Somewhere between listening to ‘Maps’ by the Yeah Yeah Yeahs on repeat and trying to do Monday's Guardian cryptic crossword (7 clues so far, which is quite good for me) I thought it would be a good idea to write a blog. Well not so much a good idea as just an idea. Not even my own idea really since all those who might read this (why?) already have their own blogs and I’m just jumping on the bandwagon. Not really sure what to write about. My life has been pretty dull recently due to a series of successive essay deadlines, all of which I somehow managed to hit. Ok I’ll write about that for now. Not the actual essays ( ‘cos that would be dull unless you have a weird interest in pottery analysis) but rather the writing process. The following is my patented (it’s not patented) seven day essay writing guide.

Day 1
Relax. You have a whole week to write this essay. If you really feel the need to get started then read the essay question or choose a title if you have that option. If you don’t have any alcohol you should probably stock up at this point because it's gonna be crucial for days 2-5.

Days 2-3
Procrastinate. Reassure yourself that there’s plenty of time left. Get some books out from the library but don’t look at them. Kill time by watching something, anything, online. Films, comedy, drama - whatever. Read Mini’s blog for advice on this. While you have time you might as well read everyone else’s blogs. Maybe even write one of your own! If the thought of the impending essay is worrying you, have one of those alcoholic drinks and maybe see if people want to go out. You’ll forget about the essay in no time.

Day 4
Acknowledge that there is an essay to be done. Write out a plan for the next three days knowing full well that you are never going to stick to it. Have a drink and relax after a job well done.

Day 5
Realise that you now only have three days left and there’s a lot of work to be done.

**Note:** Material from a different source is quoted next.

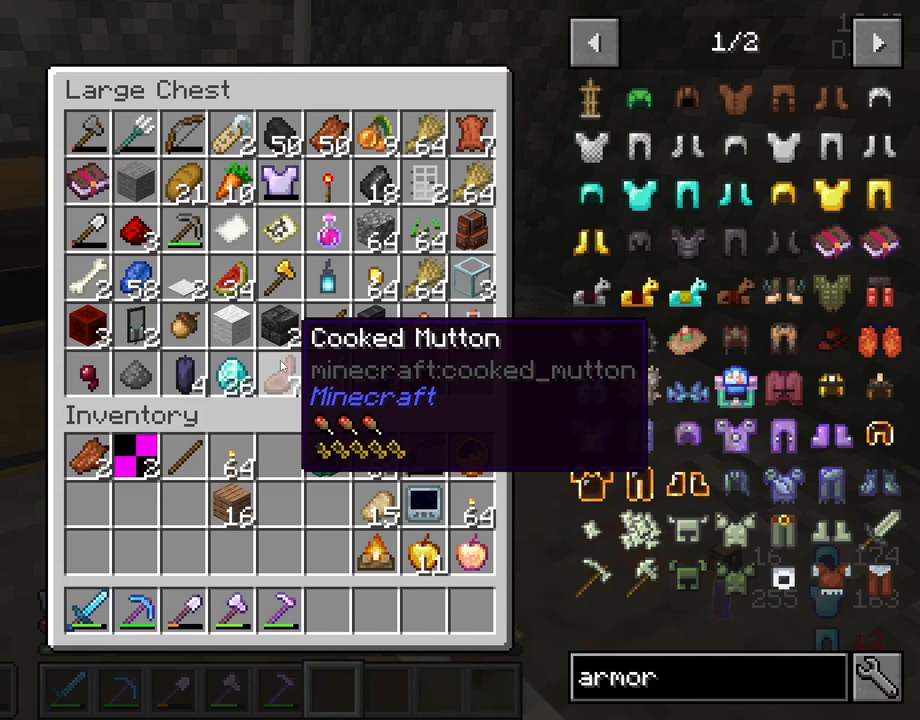
{"keys": [], "mouse": [], "mouse_move": "down", "events": []}
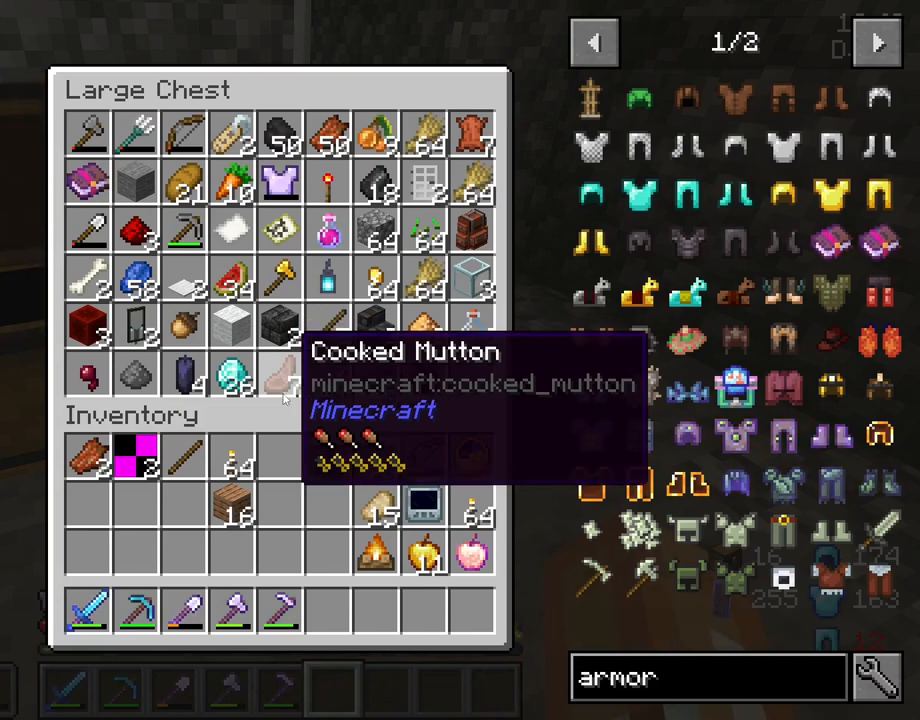
{"keys": [], "mouse": [], "mouse_move": "still", "events": []}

Make yourself feel better by opening a word document and putting the essay title at the top. This is progress. Decide not to go out tonight (this is often a Friday for me) on the basis that you really need to do some work. Stay in but inevitably get very little done. Maybe read a bit.

Day 6
Panic. You’ve only got two days left and you’ve barely started. What on Earth have you been doing for the last five days? Launch into some reading and make scribbly notes. If anyone else but you can read them then you're not writing fast enough. Become increasingly aware of the volume of the task ahead. Stock up on coffee. If you have an essay plan done by the end of today you are doing very well. Read the books you picked up earlier and find some articles to bulk up your bibliography. Go to bed at a reasonable hour in preparation for the potential all-nighter tomorrow.

Day 7
Focus. Calm is essential now. Work in short bursts and have lots of breaks. If you have reading left to do (you will) just skim it and read the conclusions – they should have all the information you need. As it gets later you may find you lose focus. This can be tackled through regular coffee breaks. Biscuits are also a must have if it looks like it’s gonna be a really long night. Separate the work into chunks and write a paragraph at a time, taking breaks in between each one. Keep going until finished. You’ll probably never want to see the essay again at this point so submit it as soon as possible (if you can do it online) and go to bed.


Day 8.....?
Wake up and remember about that other essay that’s due in three days. Scream.